En el año 1927, el maestro Manuel Penella escribió un pasodoble inmortal para la gran musa de la copla, doña Concha Piquer, titulado En tierra extraña.
En él, se relataba la celebración navideña de un grupo de compatriotas españoles en la ciudad de los rascacielos (“Fue en Nueva York una Nochebuena / que yo preparé una cena / pa’ invitar a mis paisanos”, arranca la canción).
Lo excepcional del caso es que el festejo tenía lugar durante un periodo histórico, los años 20, en el que aún estaba vigente en Norteamérica la prohibición de la venta de alcohol.
La letra del pasodoble se torna, en ese punto, un tanto peculiar (al menos desde nuestra perspectiva actual) cuando doña Concha introduce un giro de guión inesperado: “Pues aunque allí no beben por la Ley Seca / y sólo al que está enfermo despachan vino / Yo pagué a precio de oro una receta / y compré en la farmacia vino español”.
¿Vino expendido en una farmacia con receta para un enfermo? ¿Pero era eso frecuente en aquellos días? ¿Está acaso basada En tierra extraña en hechos reales? La respuesta es rotunda. Sí.
Las propiedades medicinales del vino son conocidas por el hombre desde tiempo inmemorial. El poeta griego Homero pensaba que beberlo ayudaba a generar sangre en el corazón y algunos textos antiguos afirman que las aguerridas mujeres espartanas bañaban a sus recién nacidos en tinto del Peloponeso (una tradición no carente de sentido, ya que el vino ayudaba a cauterizar el cordón umbilical de los bebés, una zona muy expuesta a las infecciones).

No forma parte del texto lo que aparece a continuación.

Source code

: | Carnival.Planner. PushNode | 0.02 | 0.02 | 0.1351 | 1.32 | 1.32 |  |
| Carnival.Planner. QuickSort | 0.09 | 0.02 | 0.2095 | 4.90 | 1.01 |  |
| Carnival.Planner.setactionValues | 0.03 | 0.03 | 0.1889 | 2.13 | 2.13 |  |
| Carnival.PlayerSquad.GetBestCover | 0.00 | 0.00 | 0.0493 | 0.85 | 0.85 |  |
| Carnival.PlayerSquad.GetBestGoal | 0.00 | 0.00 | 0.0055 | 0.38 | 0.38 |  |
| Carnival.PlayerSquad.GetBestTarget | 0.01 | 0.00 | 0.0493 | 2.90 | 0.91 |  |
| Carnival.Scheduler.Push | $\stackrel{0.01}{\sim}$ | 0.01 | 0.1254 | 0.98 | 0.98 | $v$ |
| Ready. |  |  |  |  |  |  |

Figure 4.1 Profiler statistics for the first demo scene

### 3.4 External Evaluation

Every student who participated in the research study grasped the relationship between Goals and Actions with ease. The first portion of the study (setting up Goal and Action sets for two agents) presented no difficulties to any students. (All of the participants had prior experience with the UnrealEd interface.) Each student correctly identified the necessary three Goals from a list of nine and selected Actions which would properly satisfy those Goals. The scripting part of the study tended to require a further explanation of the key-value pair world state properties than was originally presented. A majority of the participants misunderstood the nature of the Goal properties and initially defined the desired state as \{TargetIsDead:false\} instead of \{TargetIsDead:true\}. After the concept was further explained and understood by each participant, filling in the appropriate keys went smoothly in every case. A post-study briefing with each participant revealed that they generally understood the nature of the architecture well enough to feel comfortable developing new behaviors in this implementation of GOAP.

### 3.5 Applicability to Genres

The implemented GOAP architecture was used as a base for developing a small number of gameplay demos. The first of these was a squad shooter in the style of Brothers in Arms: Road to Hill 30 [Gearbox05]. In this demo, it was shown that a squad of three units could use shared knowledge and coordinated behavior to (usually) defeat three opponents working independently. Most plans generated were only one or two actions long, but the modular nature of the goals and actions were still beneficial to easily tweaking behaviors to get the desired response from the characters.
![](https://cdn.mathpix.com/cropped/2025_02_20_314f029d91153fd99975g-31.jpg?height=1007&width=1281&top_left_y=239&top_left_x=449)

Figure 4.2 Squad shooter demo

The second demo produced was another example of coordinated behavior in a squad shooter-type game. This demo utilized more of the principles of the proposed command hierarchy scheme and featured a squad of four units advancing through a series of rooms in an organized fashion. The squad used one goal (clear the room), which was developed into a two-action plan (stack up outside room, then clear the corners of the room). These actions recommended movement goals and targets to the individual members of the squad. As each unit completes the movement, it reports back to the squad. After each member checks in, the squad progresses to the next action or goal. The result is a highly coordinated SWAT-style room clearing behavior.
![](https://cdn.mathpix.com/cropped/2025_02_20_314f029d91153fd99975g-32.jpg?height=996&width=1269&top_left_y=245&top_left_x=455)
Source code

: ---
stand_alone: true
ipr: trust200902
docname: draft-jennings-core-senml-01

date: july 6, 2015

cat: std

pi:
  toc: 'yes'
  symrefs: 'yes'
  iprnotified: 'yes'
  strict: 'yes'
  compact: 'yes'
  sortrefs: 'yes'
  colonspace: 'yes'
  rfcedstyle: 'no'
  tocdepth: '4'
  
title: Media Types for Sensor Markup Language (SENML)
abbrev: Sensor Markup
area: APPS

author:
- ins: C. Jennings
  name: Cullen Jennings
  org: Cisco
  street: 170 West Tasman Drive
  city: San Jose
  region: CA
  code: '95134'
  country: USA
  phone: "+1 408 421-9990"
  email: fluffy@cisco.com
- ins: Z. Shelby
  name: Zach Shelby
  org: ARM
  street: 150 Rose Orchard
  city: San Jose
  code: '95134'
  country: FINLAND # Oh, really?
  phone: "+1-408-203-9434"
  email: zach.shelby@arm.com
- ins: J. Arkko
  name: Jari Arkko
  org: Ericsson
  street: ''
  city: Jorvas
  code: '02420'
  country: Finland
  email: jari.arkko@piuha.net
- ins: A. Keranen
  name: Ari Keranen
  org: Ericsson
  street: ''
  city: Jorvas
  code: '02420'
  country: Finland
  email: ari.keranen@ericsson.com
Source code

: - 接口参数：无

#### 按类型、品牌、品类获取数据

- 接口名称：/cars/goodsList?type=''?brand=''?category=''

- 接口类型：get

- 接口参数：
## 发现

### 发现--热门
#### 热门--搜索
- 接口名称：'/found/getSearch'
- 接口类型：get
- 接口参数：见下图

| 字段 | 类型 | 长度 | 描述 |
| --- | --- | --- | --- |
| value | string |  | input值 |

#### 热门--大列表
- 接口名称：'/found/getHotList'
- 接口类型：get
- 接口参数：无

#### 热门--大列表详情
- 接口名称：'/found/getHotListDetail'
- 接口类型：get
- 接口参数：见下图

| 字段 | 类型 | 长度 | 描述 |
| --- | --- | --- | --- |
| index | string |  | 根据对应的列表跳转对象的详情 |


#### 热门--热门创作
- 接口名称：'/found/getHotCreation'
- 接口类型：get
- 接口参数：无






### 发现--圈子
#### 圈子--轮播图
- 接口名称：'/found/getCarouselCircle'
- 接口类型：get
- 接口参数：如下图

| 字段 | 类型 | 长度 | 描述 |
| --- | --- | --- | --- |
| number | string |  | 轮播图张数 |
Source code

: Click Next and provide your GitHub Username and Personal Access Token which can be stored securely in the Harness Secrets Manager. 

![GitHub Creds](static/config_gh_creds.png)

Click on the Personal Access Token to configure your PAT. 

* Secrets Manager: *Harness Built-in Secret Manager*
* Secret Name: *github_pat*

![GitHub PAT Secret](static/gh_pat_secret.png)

Galeno, que además de cirujano y filósofo, fue médico personal del emperador romano Marco Aurelio durante el siglo segundo de nuestra era, solía administrar vino de la mejor calidad a sus aristocráticos pacientes, porque –como buen heredero de la escuela hipocrática– defendía la teoría de los humores.
Según esta doctrina de la Antigüedad, un tanto ridícula a nuestros ojos actuales, el hombre enfermaba por culpa del desequilibrio (exceso o carencia) de los cuatro humores corporales presentes en el organismo. A saber: sangre, flema, bilis amarilla y bilis negra.
Para sanar el cuerpo, hacía falta restaurar la armonía en su dosis justa y el vino resultaba ser un aliado excelente. Además de limpiar las heridas, una copa de buen tinto servía para aumentar la bilis amarilla y, por el contrario, reducir la flema.
Quizá por ello, en los años en los que se compuso En tierra extraña, no era infrecuente encontrar remedios medicinales en las farmacias españolas elaborados a partir de vinos de mesa, especialmente del tipo generoso o añejo, como Jerez, Málaga, Malvasía o Pedro Ximénez.
Raimundo Fors, en su Tratado de Farmacia Operatoria, publicado en Barcelona en 1841, distinguía con el nombre de “enólicos” a todos estos preparados de rebotica realizados con vino.
Así, en estas apotheke castizas, junto a un sobre de bicarbonato o unas pastillas para la tos, se despachaban productos tan sugerentes como el Vino de Peptona Chapoteau (de origen francés, ideal como “reforzante” para personas anémicas o debilitadas), el Vino Restaurador del Dr. Comabella o el Vino Urando Pesqui (una copa después de comer y otra antes de acostarse).
En la actualidad, se siguen publicando informes científicos que abundan en los innegables beneficios del fruto de la vid. El resveratrol (un compuesto presente en el pellejo de las uvas tintas) retarda el envejecimiento de las células gracias a sus partículas antioxidantes.
También ha sido estudiado su poder antiinflamatorio (especialmente en casos de anginas o faringitis), así como su capacidad fungicida en infecciones causadas por estreptococos u otro tipo de bacterias. Aunque claro, por otro lado, la ingesta de alcohol que acompaña al vino provoca otros perjuicios.
Y es que, como decía Hipócrates, el vino “es cosa maravillosamente apropiada para el hombre, en la salud y en la enfermedad… siempre que se administre con mesura”.
Habíamos dejado a doña Concha camino de la farmacia, con una receta obtenida en el mercado negro, dispuesta a gastarse un dineral por una botella de Rioja, así que cantemos con ella los últimos versos de su inmortal pasodoble. “El vino de nuestra tierra / bebimos en tierra extraña / ¡Qué bien que sabe ese vino / cuando se bebe lejos de España!”.